# A cricketer can throw a ball to a maximum horizontal distance of 100 m. How much high above the ground can the cricketer throw the same ball?

*print*Print*list*Cite

### 3 Answers

The cricketer can throw the ball to a maximum horizontal distance of 100 m. To do this the ball has to be thrown with a velocity v at an angle of elevation equal to 45 degrees.

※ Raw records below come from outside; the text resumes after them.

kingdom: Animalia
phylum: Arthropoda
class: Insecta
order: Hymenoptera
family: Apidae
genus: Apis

The range of an object thrown at a velocity v with an angle of elevation 45 degrees is S = v^2/g

100 = v^2/g

=> v^2 = 100*g

In the same throw, the maximum height of the ball can be derived from the equation v^2 - u^2 = 2*g*h

It is is h = `(sqrt 980)^2/(2*9.8)` = `980/(2*9.8) = 50` m

### User Comments

First note that,

Maximum range of a projectile (ball in our case) R is given in terms of speed "v" and acceleration due to gravity "g" is given by:

R = v^2 /g

so

v^2 = R g --------(1)

Now "cricketer can throw the ball maximum R distance" means he has the power to deliver the ball with an energy of

KE = (1/2) m v^2 [here m is the mass of the ball]

= (1/2) m (R g)------(2)

[using (1) ]

so this is the maximum energy that the cricketer can supply to the ball when throwing. Now when he will through the ball vertically up, this same energy he will supply again, but this kinetic energy will exhaust when the ball reaches rest at some height say "H" so at this height the whole of the kinetic energy will be converted to potential energy "m g H", hence

m g H = KE = (1/2) R m g [using (2)]

=> H = R/2

given R = 100 m, so

H = 100/2 m = 50 m

so 50 m high the cricketer can throw up maximum.